I’m an experienced Clinical Practitioner, Administrator, Professional Writer, and Lecturer.

Depression common among older men

Many men devote so much time in their younger years to their work that they develop few outside interests including a wide range of friends. As a result, their years of retirement can be lonely and
unfulfilling. For many, depression occurs. Research shows that depression and suicide among older men is a serious health problem with the suicide rate among elderly men being much higher than in the general population.


Some causes are:

• Men often retire with little or no plans for their retirement years. Many of them have very little insight into just how much their self-concept and self-worth was connected solely to their job and career. The needs of recognition, belonging, power and authority were all met through their chosen work. Their sense of who they are is so closely related to what they do that problems often develop after retirement when they lose that status.

For example, by the time most men reach retirement age they have achieved some management of supervisory responsibility in their workplace. This position of leadership and application of years of
experience to their job, makes their age a plus. One of the advantages of getting older is that their experience enables them to make contributions to their jobs that younger workers cannot make. When retirement suddenly comes, they are left without this positive feedback. Unless positive self-regard can be garnered from another source, difficulties including depression can develop.

**Supplied material**
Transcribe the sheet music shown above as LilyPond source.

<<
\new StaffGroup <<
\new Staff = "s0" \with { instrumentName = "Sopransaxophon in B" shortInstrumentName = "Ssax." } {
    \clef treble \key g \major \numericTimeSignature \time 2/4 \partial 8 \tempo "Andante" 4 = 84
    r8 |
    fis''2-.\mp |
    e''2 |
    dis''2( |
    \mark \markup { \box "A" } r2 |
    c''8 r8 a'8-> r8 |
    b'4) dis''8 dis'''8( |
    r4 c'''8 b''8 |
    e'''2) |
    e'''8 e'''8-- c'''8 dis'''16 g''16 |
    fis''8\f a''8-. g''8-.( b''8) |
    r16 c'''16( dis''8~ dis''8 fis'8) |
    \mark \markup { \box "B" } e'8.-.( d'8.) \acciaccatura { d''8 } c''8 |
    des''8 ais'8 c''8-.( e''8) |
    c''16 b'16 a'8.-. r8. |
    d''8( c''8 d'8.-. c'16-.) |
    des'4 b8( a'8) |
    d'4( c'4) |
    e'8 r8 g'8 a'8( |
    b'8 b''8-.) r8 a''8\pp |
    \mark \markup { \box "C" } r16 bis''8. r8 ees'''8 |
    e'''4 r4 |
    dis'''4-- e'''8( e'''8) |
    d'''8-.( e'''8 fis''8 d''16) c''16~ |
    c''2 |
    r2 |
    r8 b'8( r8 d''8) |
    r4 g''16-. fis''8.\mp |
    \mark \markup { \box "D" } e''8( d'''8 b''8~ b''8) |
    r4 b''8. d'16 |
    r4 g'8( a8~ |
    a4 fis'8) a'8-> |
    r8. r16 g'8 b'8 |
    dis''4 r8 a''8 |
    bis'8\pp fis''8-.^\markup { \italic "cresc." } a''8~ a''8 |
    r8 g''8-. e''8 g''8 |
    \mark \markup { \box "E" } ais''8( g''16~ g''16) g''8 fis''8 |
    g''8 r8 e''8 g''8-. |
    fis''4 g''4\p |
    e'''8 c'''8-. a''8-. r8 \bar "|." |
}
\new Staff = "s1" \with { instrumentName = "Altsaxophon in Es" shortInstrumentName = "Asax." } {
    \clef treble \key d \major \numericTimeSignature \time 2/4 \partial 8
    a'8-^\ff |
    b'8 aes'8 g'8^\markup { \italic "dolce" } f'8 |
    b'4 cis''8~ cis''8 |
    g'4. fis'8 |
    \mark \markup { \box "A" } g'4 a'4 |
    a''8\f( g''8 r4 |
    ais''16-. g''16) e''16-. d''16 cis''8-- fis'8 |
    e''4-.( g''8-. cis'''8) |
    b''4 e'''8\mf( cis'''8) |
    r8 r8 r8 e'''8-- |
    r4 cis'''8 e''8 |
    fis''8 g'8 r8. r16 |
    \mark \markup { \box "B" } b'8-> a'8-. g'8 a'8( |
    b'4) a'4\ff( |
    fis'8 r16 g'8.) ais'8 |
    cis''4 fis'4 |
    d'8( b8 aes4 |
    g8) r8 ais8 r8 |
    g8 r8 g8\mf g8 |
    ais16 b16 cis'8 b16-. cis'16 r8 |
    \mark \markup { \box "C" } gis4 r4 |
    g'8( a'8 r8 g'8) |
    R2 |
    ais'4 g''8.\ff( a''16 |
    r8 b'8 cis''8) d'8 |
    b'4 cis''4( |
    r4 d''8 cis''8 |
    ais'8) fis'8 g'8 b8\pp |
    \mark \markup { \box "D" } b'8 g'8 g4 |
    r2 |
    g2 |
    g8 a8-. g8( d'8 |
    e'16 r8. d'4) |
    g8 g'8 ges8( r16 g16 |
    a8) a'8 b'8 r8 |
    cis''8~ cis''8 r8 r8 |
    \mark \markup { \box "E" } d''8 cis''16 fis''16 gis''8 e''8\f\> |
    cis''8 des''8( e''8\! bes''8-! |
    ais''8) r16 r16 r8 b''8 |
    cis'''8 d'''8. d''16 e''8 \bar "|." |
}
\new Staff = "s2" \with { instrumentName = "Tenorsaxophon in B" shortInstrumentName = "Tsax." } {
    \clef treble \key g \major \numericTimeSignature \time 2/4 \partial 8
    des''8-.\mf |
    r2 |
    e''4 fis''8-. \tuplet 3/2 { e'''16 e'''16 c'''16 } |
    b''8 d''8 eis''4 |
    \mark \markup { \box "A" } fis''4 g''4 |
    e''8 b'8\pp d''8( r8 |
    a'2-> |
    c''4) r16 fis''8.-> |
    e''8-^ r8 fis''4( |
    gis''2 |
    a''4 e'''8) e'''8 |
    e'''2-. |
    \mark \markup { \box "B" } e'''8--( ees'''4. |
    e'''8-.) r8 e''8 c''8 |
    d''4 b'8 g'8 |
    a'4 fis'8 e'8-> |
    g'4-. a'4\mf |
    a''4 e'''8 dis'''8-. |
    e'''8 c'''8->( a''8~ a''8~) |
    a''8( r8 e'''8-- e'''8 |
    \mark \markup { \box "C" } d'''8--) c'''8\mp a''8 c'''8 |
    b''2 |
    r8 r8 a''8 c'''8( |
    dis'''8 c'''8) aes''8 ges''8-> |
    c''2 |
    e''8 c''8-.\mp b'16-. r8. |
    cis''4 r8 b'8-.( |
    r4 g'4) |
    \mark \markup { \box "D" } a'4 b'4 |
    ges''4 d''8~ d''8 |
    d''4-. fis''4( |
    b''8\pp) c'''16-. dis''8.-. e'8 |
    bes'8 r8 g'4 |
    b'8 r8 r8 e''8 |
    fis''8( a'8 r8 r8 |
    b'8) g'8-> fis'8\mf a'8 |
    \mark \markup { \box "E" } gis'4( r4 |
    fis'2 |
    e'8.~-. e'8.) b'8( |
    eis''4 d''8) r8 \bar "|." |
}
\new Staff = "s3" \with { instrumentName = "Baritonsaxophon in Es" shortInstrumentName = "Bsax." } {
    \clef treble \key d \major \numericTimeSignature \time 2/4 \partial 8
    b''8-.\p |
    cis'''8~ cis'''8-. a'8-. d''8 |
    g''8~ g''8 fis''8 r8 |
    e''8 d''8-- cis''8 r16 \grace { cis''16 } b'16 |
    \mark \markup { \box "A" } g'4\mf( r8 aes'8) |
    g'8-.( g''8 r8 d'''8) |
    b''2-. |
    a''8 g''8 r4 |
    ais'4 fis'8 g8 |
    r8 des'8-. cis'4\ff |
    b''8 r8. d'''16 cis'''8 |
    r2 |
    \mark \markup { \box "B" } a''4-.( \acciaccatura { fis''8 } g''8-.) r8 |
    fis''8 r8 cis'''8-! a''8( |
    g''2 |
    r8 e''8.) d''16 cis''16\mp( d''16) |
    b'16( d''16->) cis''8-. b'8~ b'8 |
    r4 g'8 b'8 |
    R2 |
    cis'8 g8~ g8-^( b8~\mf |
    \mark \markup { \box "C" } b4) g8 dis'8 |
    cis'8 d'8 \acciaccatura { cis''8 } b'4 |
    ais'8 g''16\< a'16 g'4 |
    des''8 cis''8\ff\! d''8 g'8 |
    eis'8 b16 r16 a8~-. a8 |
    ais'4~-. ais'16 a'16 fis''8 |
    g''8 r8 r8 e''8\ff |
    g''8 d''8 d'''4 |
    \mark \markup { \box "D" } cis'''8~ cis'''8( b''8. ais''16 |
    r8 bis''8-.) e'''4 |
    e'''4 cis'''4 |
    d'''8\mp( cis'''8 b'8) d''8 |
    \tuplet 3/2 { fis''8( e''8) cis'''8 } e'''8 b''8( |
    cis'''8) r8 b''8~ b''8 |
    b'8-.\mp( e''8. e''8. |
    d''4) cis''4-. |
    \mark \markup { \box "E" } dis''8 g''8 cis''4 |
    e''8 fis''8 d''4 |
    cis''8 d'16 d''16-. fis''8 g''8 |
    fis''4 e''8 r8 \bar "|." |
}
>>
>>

**Problem description**
Print the part of the passage on depression among older men that begins at the words "Many men devote" and stops after "lose that status.".

**Exercise result**
Many men devote so much time in their younger years to their work that they develop few outside interests including a wide range of friends. As a result, their years of retirement can be lonely and
unfulfilling. For many, depression occurs. Research shows that depression and suicide among older men is a serious health problem with the suicide rate among elderly men being much higher than in the general population.


Some causes are:

• Men often retire with little or no plans for their retirement years. Many of them have very little insight into just how much their self-concept and self-worth was connected solely to their job and career. The needs of recognition, belonging, power and authority were all met through their chosen work. Their sense of who they are is so closely related to what they do that problems often develop after retirement when they lose that status.